Work task: Reproduce all of the items below word for word, leaving out the pictures.
########
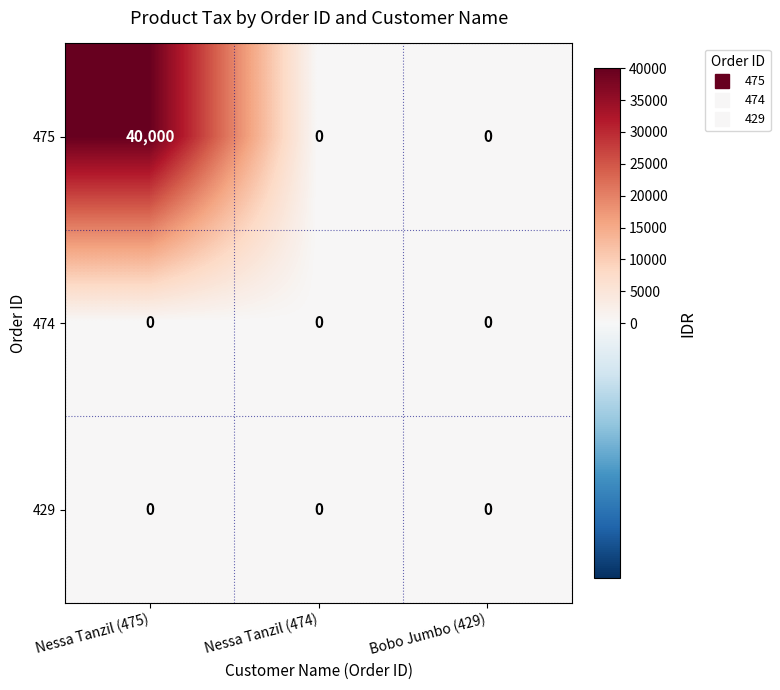

Count the number of data series in this chart.

3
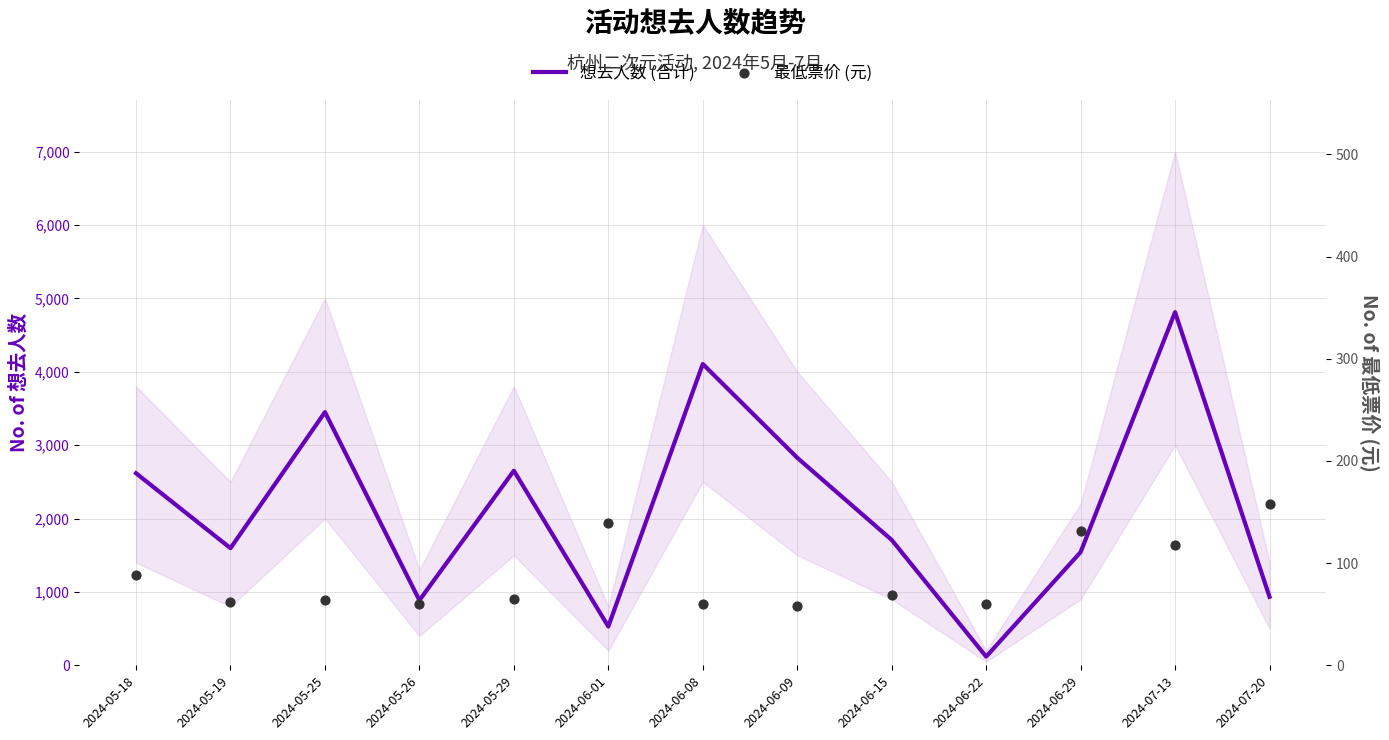

Which series has the widest spread of Y values?

想去人数 (合计)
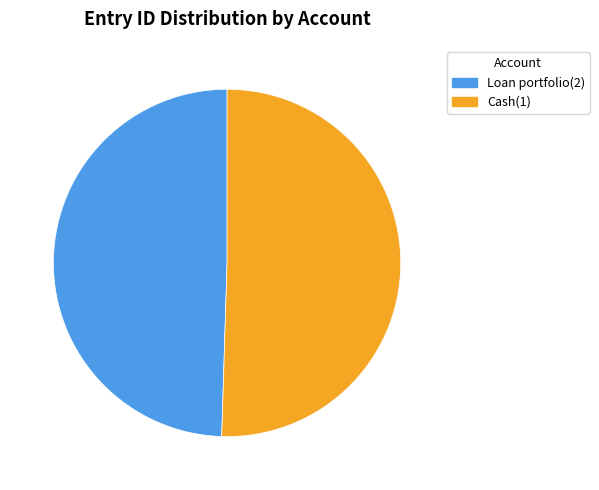

Is the sum of Cash(1) and Loan portfolio(2) greater than half?

Yes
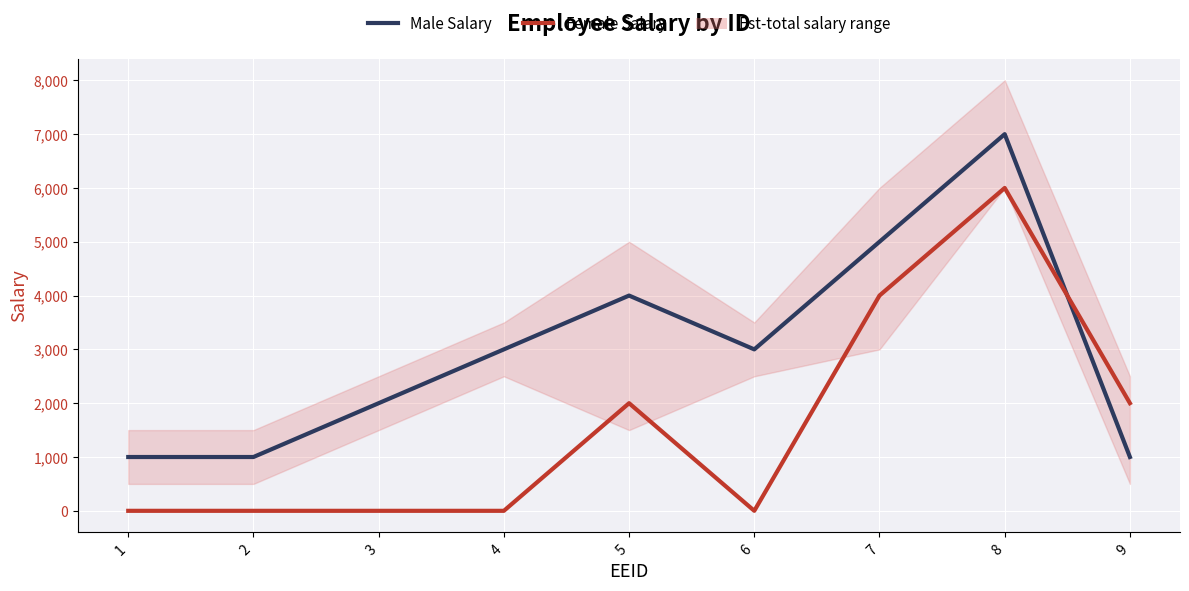

What is the difference between the Male Salary values at 7 and 9?

4000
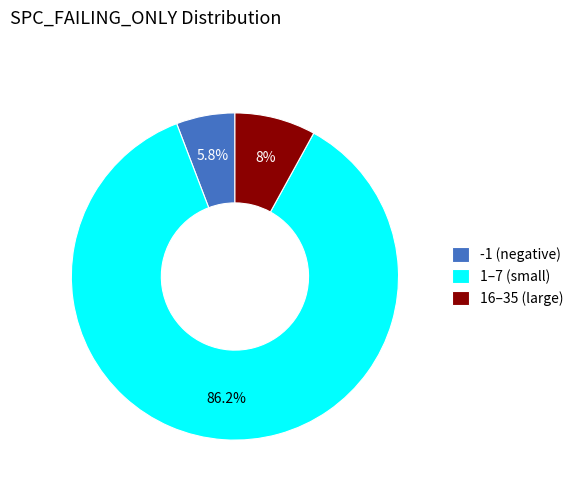

To the nearest percent, what is the difference between the largest and smallest slice percentages?

80%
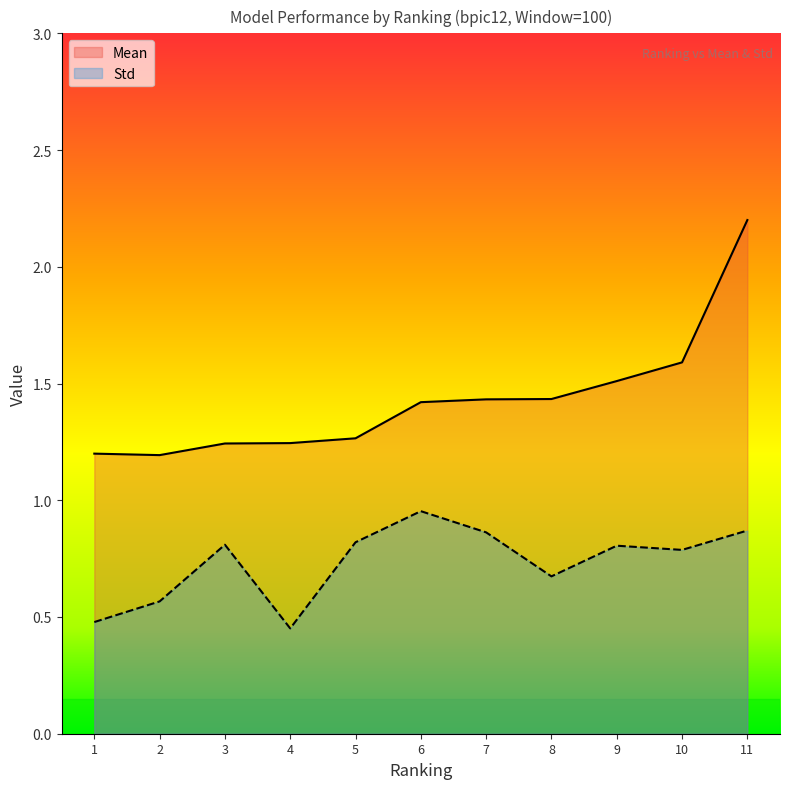

Count the number of categories in the chart.

11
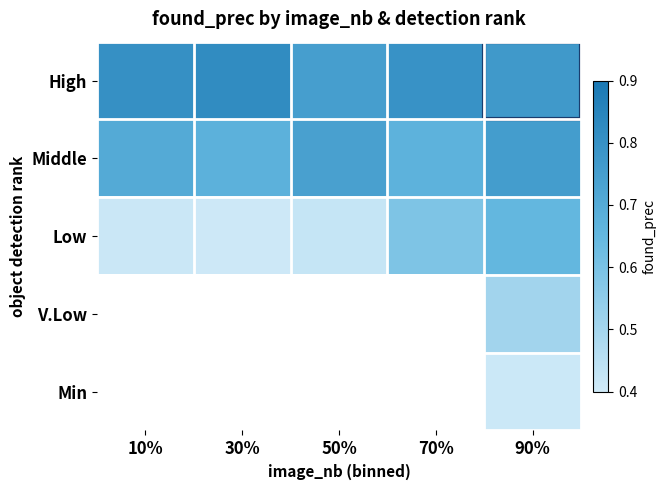

Between 50% and 30%, which is larger?

30%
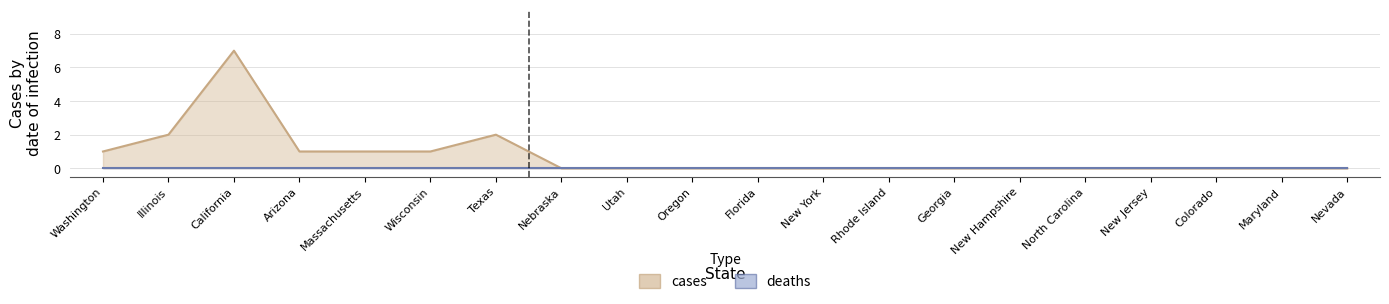

Reading left to right, what are all the values shown in this chart?

Washington=1	Illinois=2	California=7	Arizona=1	Massachusetts=1	Wisconsin=1	Texas=2	Nebraska=0	Utah=0	Oregon=0	Florida=0	New York=0	Rhode Island=0	Georgia=0	New Hampshire=0	North Carolina=0	New Jersey=0	Colorado=0	Maryland=0	Nevada=0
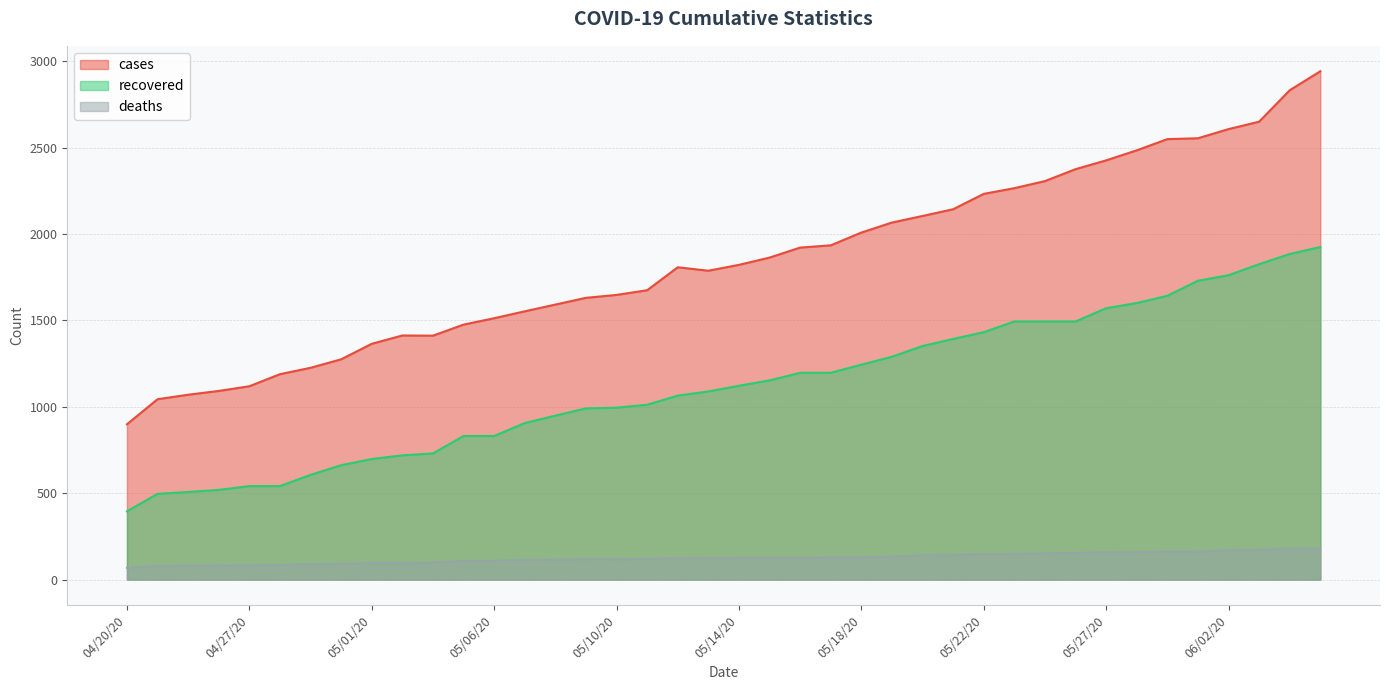

What is the sum of the deaths values at 05/18/20 and 06/10/20?

308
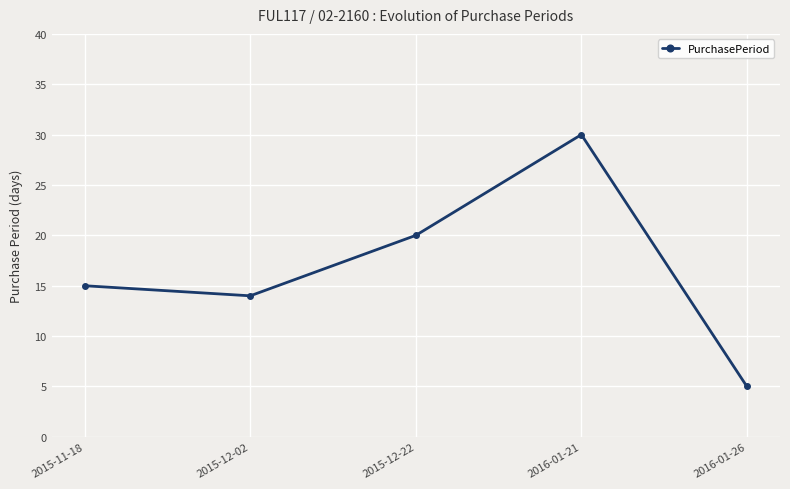

Reading left to right, list all the values displayed in this chart.

15	14	20	30	5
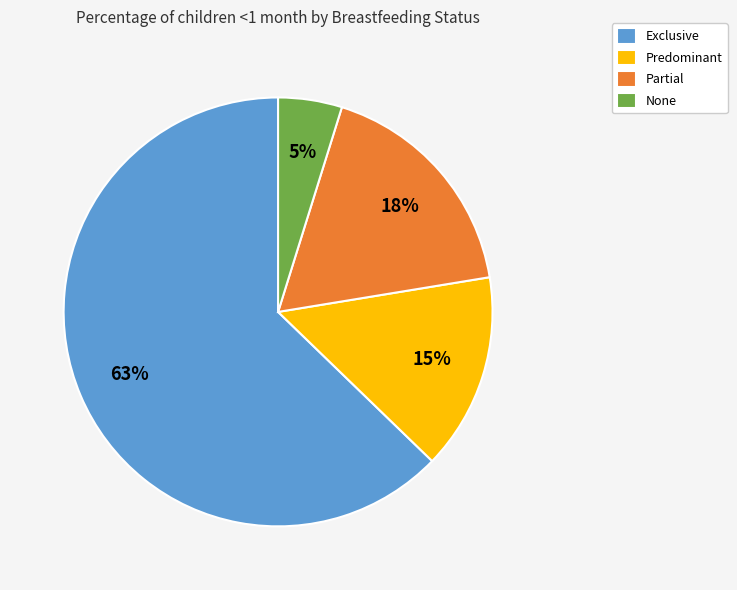

To the nearest percent, what is the average slice percentage?

25%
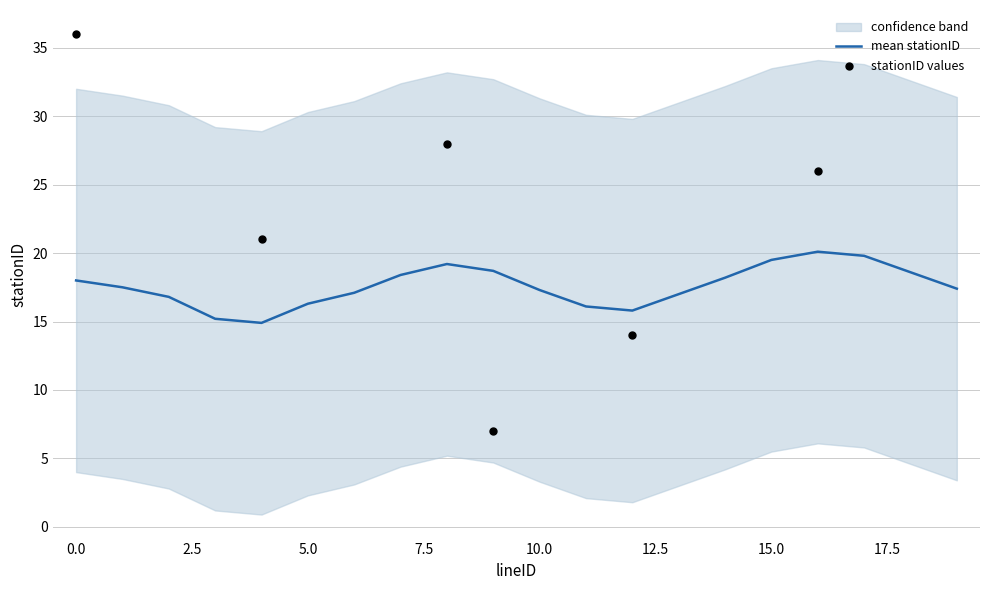

Which series contains the highest Y value?

scatter_y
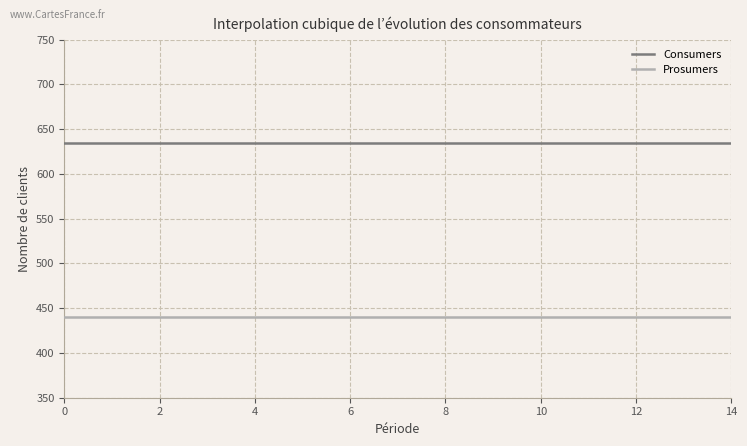

What is the maximum value shown in the chart?

635.0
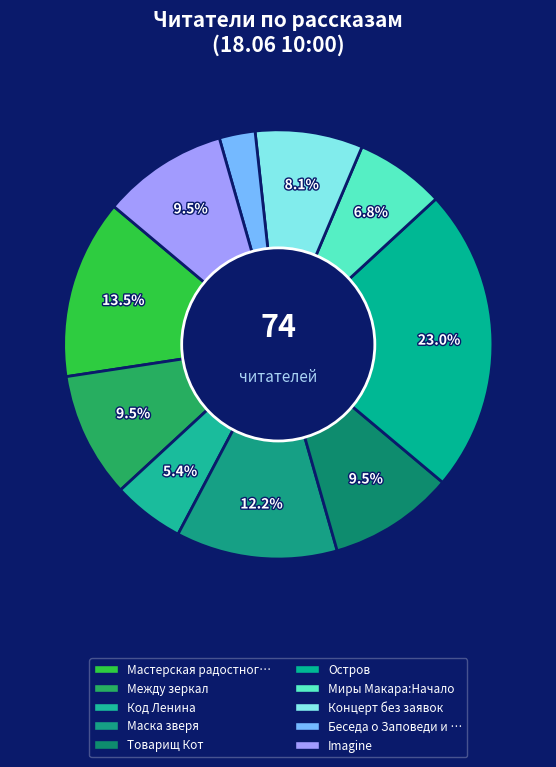

Count the number of slices in the pie.

10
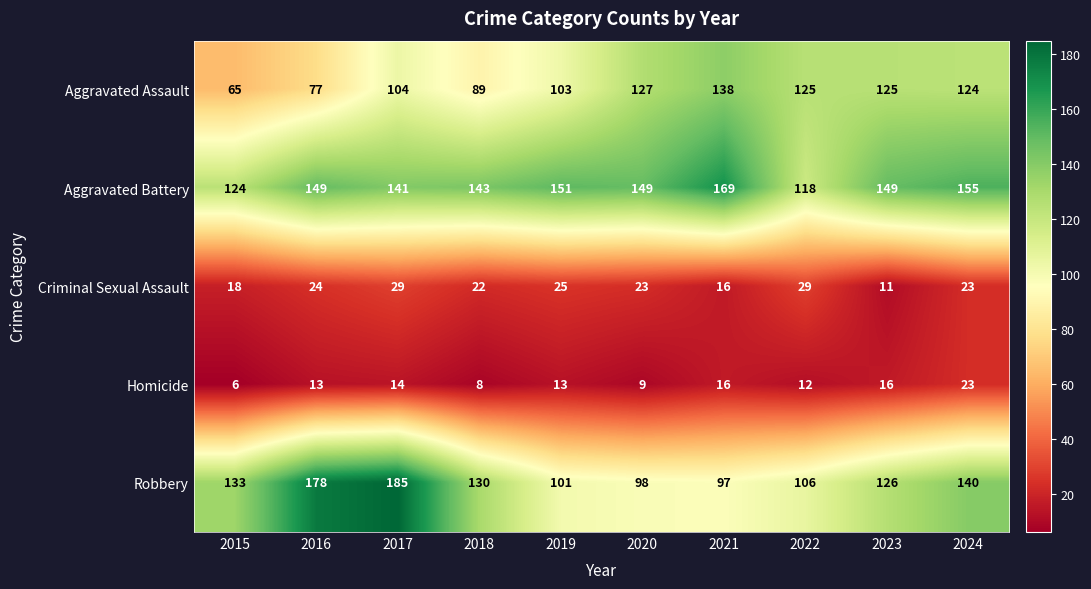

Between 2016 and 2017, which series saw the biggest shift?

Aggravated Assault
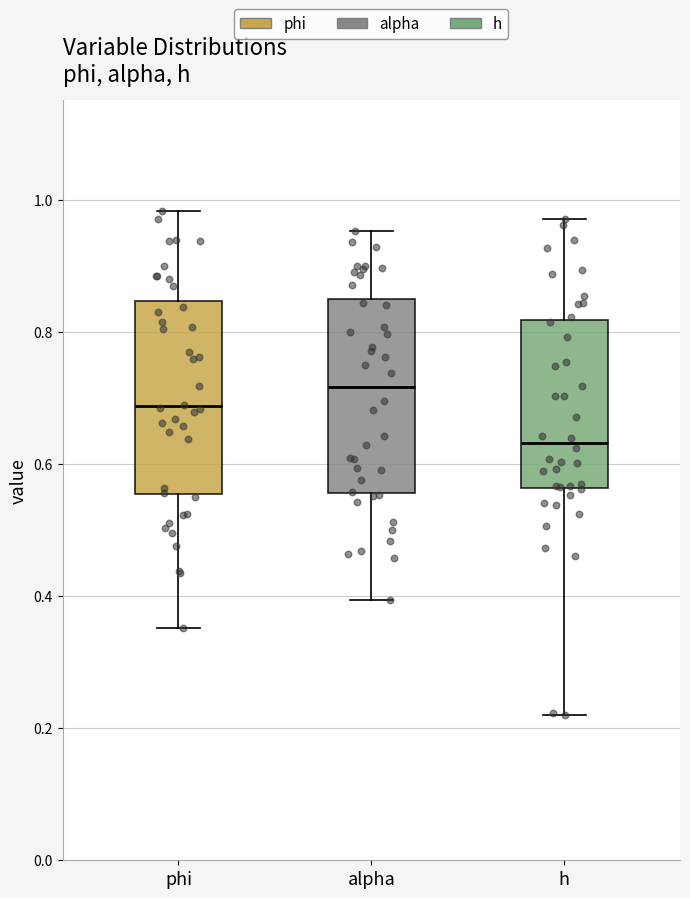

Reading left to right, transcribe this box plot: for each box, give where its median line is, the range the box spans, and where its two whiskers end, as read against the y-axis. The values are not printed on the chart, so give them approximately, as read against the axis.

phi: median 0.68, box 0.56 to 0.84, whiskers 0.36 to 0.98
alpha: median 0.72, box 0.56 to 0.86, whiskers 0.40 to 0.96
h: median 0.64, box 0.56 to 0.82, whiskers 0.22 to 0.98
########
Solution to this task:
Count the number of data series in this chart.

3

Which series has the widest spread of Y values?

想去人数 (合计)

Is the sum of Cash(1) and Loan portfolio(2) greater than half?

Yes

What is the difference between the Male Salary values at 7 and 9?

4000

To the nearest percent, what is the difference between the largest and smallest slice percentages?

80%

Count the number of categories in the chart.

11

Between 50% and 30%, which is larger?

30%

Reading left to right, what are all the values shown in this chart?

Washington=1	Illinois=2	California=7	Arizona=1	Massachusetts=1	Wisconsin=1	Texas=2	Nebraska=0	Utah=0	Oregon=0	Florida=0	New York=0	Rhode Island=0	Georgia=0	New Hampshire=0	North Carolina=0	New Jersey=0	Colorado=0	Maryland=0	Nevada=0

What is the sum of the deaths values at 05/18/20 and 06/10/20?

308

Reading left to right, list all the values displayed in this chart.

15	14	20	30	5

To the nearest percent, what is the average slice percentage?

25%

Which series contains the highest Y value?

scatter_y

What is the maximum value shown in the chart?

635.0

Count the number of slices in the pie.

10

Between 2016 and 2017, which series saw the biggest shift?

Aggravated Assault

Reading left to right, transcribe this box plot: for each box, give where its median line is, the range the box spans, and where its two whiskers end, as read against the y-axis. The values are not printed on the chart, so give them approximately, as read against the axis.

phi: median 0.68, box 0.56 to 0.84, whiskers 0.36 to 0.98
alpha: median 0.72, box 0.56 to 0.86, whiskers 0.40 to 0.96
h: median 0.64, box 0.56 to 0.82, whiskers 0.22 to 0.98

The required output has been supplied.